Source document.
↓
IN MANY RESPECTS, the most interesting thing about Empire
of the Ants is the hype that has accompanied its translation
and arrival in America. Lauded everywhere from the Kirkus Review
to the New York Review of Books, and winding up on recommended
lists in both literary fiction and science fiction, the phenomenon
of Ants is indicative of the strange mood of contemporary
fiction.
Looking for something different, critics have been over-eager
to embrace what seems new. This is clearly the case for Empire
of the Ants, as it perhaps was for the vogues of the dysfunctional
family dramas, multiculturalism, and urban minimalism which have
come and gone in the last few years. And like those last few waves,
Ants is far from entirely successful. While it makes an
interesting and laudable effort to get past humanism, it fails
on a number of levels; and where it is successful, it is only
as a genre work. Essentially, it is the recounting of a shift
in power inside a federation of anthills, combined with a mystery
story revolving around a forbidden room in a newly acquired home.
With his tale of the ants, author Werber attempts a difficult
trick, telling a dramatic story with individualized characters
without succumbing to the desire to make the ants who populate
his novel stand-ins for people or epitomes of specific human traits.
↑
Task prompt.
Answer from the review of Empire of the Ants:
(a) Which two publications does it name as having praised the novel?
(b) In what kind of structure does the novel's shift in power take place?
(c) What does the novel's mystery story revolve around?

Record extracts.
↓
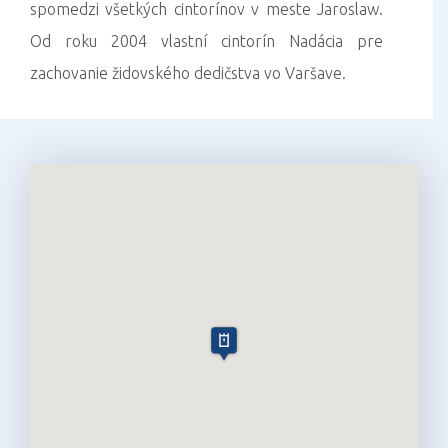
spomedzi všetkých cintorínov v meste Jaroslaw.
Od roku 2004 vlastní cintorín Nadácia pre
zachovanie židovského dedičstva vo Varšave.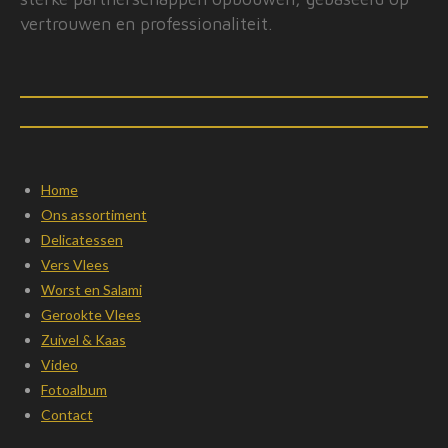
vertrouwen en professionaliteit.
Home
Ons assortiment
Delicatessen
Vers Vlees
Worst en Salami
Gerookte Vlees
Zuivel & Kaas
Video
Fotoalbum
Contact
↑
Task answer.
(a) The Kirkus Review and the New York Review of Books.
(b) A federation of anthills.
(c) A forbidden room in a newly acquired home.